Whoever had the foresight to stick an autograph book at the till in an airport record shop deserves a medal for quick thinking. It was full of all sorts – Bjork, Keith Floyd, Robert Downie Jr. There was even a wee Rolfaroo in there. Can we still mention that? Anyway, Robert happily obliged, adding his name in a large, swooping, blue inked signature. I noticed at the time (and can still picture in my head now) that it looked very similar to the ‘ZOSO‘ logo on Led Zep IV. A neat coincidence.
I’m not a rock fan by any means – all that pillaging and plundering and bare-chested daftness and whathaveye – but I do love a good amount of Led Zeppelin; those first four albums mainly, plus selected parts of Physical Graffiti. They’ve had their shameful moments, well-documented in that (genital) warts ‘n all book, but sometimes – most of the time? – it’s OK to separate the art from the dubiously-moralled artist. And shallow as I am, I am a sucker for a sloppily-played, turned up to 10 guitar riff. Sometimes, when the urge strikes, and usually only if the house is empty, nothing other will do than a proper baws oot blasting of Led Zeppelin.
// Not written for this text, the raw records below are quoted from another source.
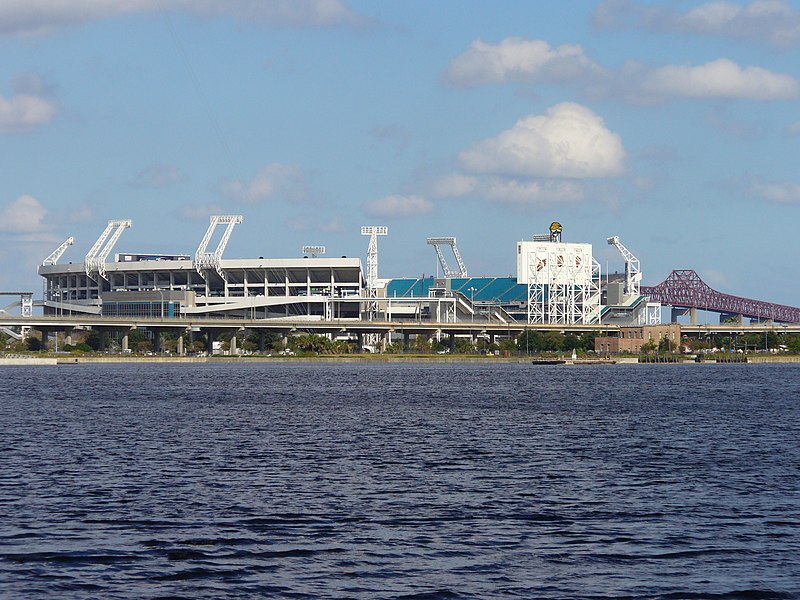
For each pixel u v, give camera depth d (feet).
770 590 189.57
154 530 234.58
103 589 189.26
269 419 529.86
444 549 217.97
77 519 246.27
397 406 635.25
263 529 236.22
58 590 188.44
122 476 315.17
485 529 236.63
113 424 498.69
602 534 231.71
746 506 263.90
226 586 191.52
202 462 349.41
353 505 265.13
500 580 195.31
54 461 351.67
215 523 242.17
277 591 188.44
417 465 343.46
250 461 352.69
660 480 308.40
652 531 234.58
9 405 643.45
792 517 249.75
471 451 384.27
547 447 397.80
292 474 320.70
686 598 185.37
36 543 221.66
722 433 455.63
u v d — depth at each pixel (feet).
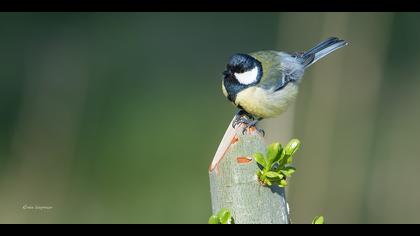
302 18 40.96
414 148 46.14
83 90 53.62
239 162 14.29
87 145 48.01
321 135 38.04
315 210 36.88
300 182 37.24
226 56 57.93
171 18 59.72
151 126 50.31
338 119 39.75
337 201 39.52
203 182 45.16
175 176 45.57
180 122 50.65
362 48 40.70
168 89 54.60
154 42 58.59
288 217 14.58
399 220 42.16
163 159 47.16
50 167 45.27
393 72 52.44
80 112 51.26
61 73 55.21
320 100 38.73
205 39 58.85
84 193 43.45
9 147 46.65
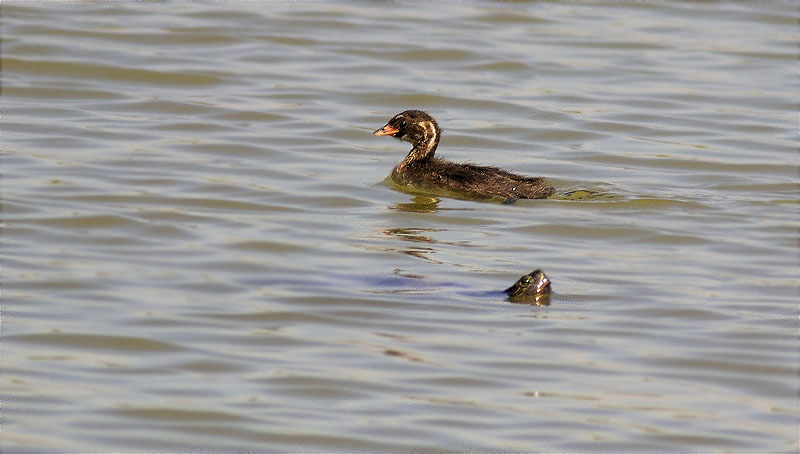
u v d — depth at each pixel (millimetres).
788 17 32219
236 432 12195
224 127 23969
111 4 31641
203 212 18906
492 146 23547
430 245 17547
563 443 11938
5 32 28922
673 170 22109
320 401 12734
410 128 20906
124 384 13109
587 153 23109
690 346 14250
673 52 29547
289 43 29328
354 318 14844
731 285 16234
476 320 14812
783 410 12734
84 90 25984
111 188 19969
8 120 23969
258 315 14906
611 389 13078
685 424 12352
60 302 15258
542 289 15602
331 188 20359
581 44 29875
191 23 30422
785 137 24250
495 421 12328
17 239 17547
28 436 12031
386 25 30859
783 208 19781
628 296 15703
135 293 15594
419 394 12875
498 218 18859
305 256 17000
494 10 32375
Led Zeppelin – Custard Pie
Custard Pie is the perfect example of that tight-but-loose label that Led Zep acquired, Jimmy’s guitar to the fore, slapdash and funky but ultra-together, propelled by a wall of thunder behind, the drums almost leading on the off-beat, John Paul Jones riffing around on a clavinet or something similar in the gaps in-between. Robert opts for a restrained guttural croon, rockin’ yet soulful. Swathes of wah-wah and wailing harmonica carry the song to its conclusion, a no-frills, no nonsense rock and roll boogie, Jimmy up the frets and playing to the very limits of his abilities.
Custard Pie is the riff my fingers fall into whenever I pick up a guitar these days. It’s a beauty, ideal for stretching the pinky and working on the timing of the right hand, although I usually give up sometime around the first notes of the lightning flash solo. I’ve no patience for cock rock wizardry such as that. Nor have I much truck with the outdated and iffy subject matter (a Plant-based diet of a very different sort). Great rockin’ tune but.
Great to see a piece on Zep Craig. Love ‘em!
For those of a non-rock persuasion, much of Percy’s solo output is well worth a listen. He’s never afraid to push the boundaries. Tis a pity Pagey’s been pre-occupied with curating the Zeppelin legacy rather than serving up something new.